Secondly, petitioner must show that the accused made the misrepresentation with the intent to defraud petitioner of his property or money. Once again, petitioner failed to offer any evidence of fraudulent intent on the part of Mr. Crum. The misrepresentation regarding the shelter's previous audits was not made directly by Mr. Crum to petitioner, and petitioner did not establish that the misrepresentation originated from Mr. Crum. Nor did petitioner establish that Mr. Cash, the neighbor who allegedly made the misrepresentation, did so with intent to defraud petitioner. Mr. Cash was merely a fellow investor in the tax shelter, and not one of its promoters.

Finally, petitioner must show that he actually relied on the false pretense in making his investment. Once again, petitioner failed to link the misrepresentation to the promoter of the investment. Additionally, petitioner failed to establish that the misrepresentation materially influenced him to make the investment. Promotional materials supplied to the investors described the business of beaver breeding and the expected tax benefits in great detail. See Webber v. Commissioner [Dec. 40,541(M)], T.C. Memo. 1983-633. Without additional evidence, we are not persuaded petitioner materially relied on the statement of his neighbor.

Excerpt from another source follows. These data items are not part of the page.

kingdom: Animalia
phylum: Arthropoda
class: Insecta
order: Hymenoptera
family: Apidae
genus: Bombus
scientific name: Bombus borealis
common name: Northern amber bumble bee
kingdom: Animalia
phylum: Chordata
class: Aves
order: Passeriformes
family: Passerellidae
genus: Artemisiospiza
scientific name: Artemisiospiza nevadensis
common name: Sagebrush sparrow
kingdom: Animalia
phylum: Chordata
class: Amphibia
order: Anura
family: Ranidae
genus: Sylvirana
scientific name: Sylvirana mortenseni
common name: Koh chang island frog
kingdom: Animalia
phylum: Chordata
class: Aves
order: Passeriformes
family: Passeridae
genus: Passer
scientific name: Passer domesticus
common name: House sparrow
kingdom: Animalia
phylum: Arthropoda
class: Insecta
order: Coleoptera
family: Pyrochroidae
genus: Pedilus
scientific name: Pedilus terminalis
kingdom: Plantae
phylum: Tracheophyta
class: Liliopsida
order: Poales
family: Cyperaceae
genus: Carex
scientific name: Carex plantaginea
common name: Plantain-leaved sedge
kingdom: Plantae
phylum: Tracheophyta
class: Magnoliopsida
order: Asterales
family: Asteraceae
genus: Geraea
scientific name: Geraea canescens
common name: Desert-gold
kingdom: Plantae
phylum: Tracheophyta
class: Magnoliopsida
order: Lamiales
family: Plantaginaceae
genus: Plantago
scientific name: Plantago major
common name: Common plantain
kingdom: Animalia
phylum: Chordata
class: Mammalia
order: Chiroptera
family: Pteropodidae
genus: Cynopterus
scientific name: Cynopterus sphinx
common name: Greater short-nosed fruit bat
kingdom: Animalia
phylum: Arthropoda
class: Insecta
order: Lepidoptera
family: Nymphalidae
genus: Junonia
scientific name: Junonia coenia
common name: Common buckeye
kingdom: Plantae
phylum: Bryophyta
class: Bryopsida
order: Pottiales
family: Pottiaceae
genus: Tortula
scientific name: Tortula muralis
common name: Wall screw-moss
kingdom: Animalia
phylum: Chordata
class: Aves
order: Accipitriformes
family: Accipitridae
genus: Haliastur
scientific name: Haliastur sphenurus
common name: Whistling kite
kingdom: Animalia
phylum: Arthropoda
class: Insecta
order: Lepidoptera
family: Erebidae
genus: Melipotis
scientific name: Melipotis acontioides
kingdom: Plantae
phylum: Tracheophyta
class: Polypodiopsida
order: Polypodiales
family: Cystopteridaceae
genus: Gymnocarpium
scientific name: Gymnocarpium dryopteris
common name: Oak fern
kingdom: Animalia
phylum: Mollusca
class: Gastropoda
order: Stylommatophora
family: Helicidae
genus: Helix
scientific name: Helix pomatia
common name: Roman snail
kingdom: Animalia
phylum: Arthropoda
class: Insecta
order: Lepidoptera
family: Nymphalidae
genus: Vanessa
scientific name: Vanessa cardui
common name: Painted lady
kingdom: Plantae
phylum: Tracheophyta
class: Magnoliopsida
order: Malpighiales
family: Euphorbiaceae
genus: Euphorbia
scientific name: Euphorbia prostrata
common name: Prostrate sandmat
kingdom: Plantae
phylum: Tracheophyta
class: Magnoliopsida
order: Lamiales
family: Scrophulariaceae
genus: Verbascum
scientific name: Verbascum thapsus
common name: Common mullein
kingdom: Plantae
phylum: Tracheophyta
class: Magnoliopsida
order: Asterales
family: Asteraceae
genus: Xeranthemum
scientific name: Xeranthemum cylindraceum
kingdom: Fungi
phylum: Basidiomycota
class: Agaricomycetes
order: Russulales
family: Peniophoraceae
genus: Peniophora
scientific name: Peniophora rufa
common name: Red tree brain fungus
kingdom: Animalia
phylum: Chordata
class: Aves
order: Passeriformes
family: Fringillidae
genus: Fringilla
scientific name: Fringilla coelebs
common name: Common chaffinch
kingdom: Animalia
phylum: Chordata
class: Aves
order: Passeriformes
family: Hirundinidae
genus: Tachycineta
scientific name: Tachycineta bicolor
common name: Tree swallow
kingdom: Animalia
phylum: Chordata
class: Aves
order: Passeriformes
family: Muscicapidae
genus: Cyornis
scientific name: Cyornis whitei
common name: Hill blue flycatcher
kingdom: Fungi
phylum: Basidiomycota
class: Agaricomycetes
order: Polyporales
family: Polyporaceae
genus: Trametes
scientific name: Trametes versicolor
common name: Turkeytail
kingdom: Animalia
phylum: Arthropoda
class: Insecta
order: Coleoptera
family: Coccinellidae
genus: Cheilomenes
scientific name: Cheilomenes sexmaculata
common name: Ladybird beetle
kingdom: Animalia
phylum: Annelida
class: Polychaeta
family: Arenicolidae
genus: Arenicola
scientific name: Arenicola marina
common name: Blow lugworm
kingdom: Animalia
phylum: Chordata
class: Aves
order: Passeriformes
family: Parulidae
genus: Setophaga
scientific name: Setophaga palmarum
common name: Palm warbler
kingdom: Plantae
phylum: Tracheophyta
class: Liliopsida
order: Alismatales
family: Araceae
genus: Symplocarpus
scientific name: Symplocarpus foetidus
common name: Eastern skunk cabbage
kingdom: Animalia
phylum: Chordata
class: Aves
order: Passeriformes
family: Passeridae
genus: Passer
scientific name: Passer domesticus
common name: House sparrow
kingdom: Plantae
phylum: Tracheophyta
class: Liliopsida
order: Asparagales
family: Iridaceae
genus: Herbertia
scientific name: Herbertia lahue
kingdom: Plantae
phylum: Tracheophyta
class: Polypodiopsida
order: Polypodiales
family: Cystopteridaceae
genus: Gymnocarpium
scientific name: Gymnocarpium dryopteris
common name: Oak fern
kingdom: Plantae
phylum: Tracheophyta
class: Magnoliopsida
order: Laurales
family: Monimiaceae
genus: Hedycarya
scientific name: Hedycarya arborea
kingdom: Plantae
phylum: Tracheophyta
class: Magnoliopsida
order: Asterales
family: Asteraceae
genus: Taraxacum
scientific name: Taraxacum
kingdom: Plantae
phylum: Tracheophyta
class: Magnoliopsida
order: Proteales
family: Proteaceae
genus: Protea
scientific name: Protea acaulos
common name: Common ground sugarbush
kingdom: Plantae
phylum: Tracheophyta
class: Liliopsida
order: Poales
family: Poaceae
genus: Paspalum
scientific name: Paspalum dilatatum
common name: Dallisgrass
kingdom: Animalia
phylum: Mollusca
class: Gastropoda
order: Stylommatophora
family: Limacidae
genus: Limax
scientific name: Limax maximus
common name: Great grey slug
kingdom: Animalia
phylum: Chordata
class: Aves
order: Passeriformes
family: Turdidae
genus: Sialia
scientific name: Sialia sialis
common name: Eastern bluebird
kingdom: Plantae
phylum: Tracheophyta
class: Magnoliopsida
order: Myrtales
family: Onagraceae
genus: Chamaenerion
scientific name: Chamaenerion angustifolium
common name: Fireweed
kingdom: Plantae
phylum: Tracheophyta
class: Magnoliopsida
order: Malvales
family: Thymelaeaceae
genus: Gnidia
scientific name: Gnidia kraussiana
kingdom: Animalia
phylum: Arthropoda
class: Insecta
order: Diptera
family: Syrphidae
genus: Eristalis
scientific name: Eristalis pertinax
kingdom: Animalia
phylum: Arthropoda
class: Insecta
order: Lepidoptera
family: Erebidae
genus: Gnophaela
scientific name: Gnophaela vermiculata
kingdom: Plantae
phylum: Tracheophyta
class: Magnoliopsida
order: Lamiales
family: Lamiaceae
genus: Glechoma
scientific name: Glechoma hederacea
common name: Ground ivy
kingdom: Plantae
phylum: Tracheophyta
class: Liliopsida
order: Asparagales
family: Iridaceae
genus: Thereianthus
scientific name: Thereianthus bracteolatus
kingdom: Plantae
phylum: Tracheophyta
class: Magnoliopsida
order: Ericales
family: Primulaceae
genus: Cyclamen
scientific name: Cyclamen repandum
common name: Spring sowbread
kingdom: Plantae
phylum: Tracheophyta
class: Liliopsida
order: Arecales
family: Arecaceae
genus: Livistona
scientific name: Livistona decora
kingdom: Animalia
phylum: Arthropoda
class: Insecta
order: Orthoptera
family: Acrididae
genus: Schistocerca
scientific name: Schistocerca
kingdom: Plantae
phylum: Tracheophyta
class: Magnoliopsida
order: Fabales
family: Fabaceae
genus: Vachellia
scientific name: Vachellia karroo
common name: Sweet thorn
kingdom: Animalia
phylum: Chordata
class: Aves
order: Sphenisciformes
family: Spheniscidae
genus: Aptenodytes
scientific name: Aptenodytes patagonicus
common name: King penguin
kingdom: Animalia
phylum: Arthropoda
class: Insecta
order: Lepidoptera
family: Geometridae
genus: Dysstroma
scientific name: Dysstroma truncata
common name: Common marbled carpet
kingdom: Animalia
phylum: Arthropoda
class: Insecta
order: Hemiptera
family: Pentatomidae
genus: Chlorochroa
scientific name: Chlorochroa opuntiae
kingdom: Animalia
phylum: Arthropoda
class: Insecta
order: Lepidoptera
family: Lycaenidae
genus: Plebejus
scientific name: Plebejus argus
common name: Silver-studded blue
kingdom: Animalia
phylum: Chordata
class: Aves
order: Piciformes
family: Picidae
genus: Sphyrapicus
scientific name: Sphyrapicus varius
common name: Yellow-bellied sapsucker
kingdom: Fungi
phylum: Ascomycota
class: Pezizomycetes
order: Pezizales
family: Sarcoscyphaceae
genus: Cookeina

Petitioner not only failed to establish that a theft loss occurred during the years in issue, he also failed to establish that the alleged losses actually were discovered during those years. See section 165(e). As we stated in Marine v. Commissioner [Dec. 45,686], 92 T.C. 958 (1989), affd. without published opinion 921 F.2d 280 (9th Cir. 1991), it is the discovery of the theft, and not a mere claim to one of the other losses enumerated under section 165, that entitles petitioner to the theft loss deduction. "Until knowledge of both theft and loss coexist, a theft loss deduction is untenable." Id. at 976. We find that these conditions did not arise in the case during any of the years in issue. Petitioner claims a theft loss deduction for 1980, 1981, and 1982. Although petitioner was put on notice by respondent in 1979 that the beavers were overvalued, he continued to deduct the interest through 1982. Even though petitioner claims that he thought he was defrauded earlier, he testified at the first trial in 1983 that he believed he had paid a fair price for the beavers. Petitioner attempts to explain that this testimony described what he believed in 1979 at the time of the initial investment. However, we find that his explanation lacks credibility.

In conclusion, we find that petitioner failed to establish a deductible theft loss for any of the years in issue. Accordingly, the deficiency as set forth in respondent's notice of deficiency, disallowing deductions for tax years 1980 through 1982, is correct.

To reflect the foregoing,

Decision will be entered for respondent.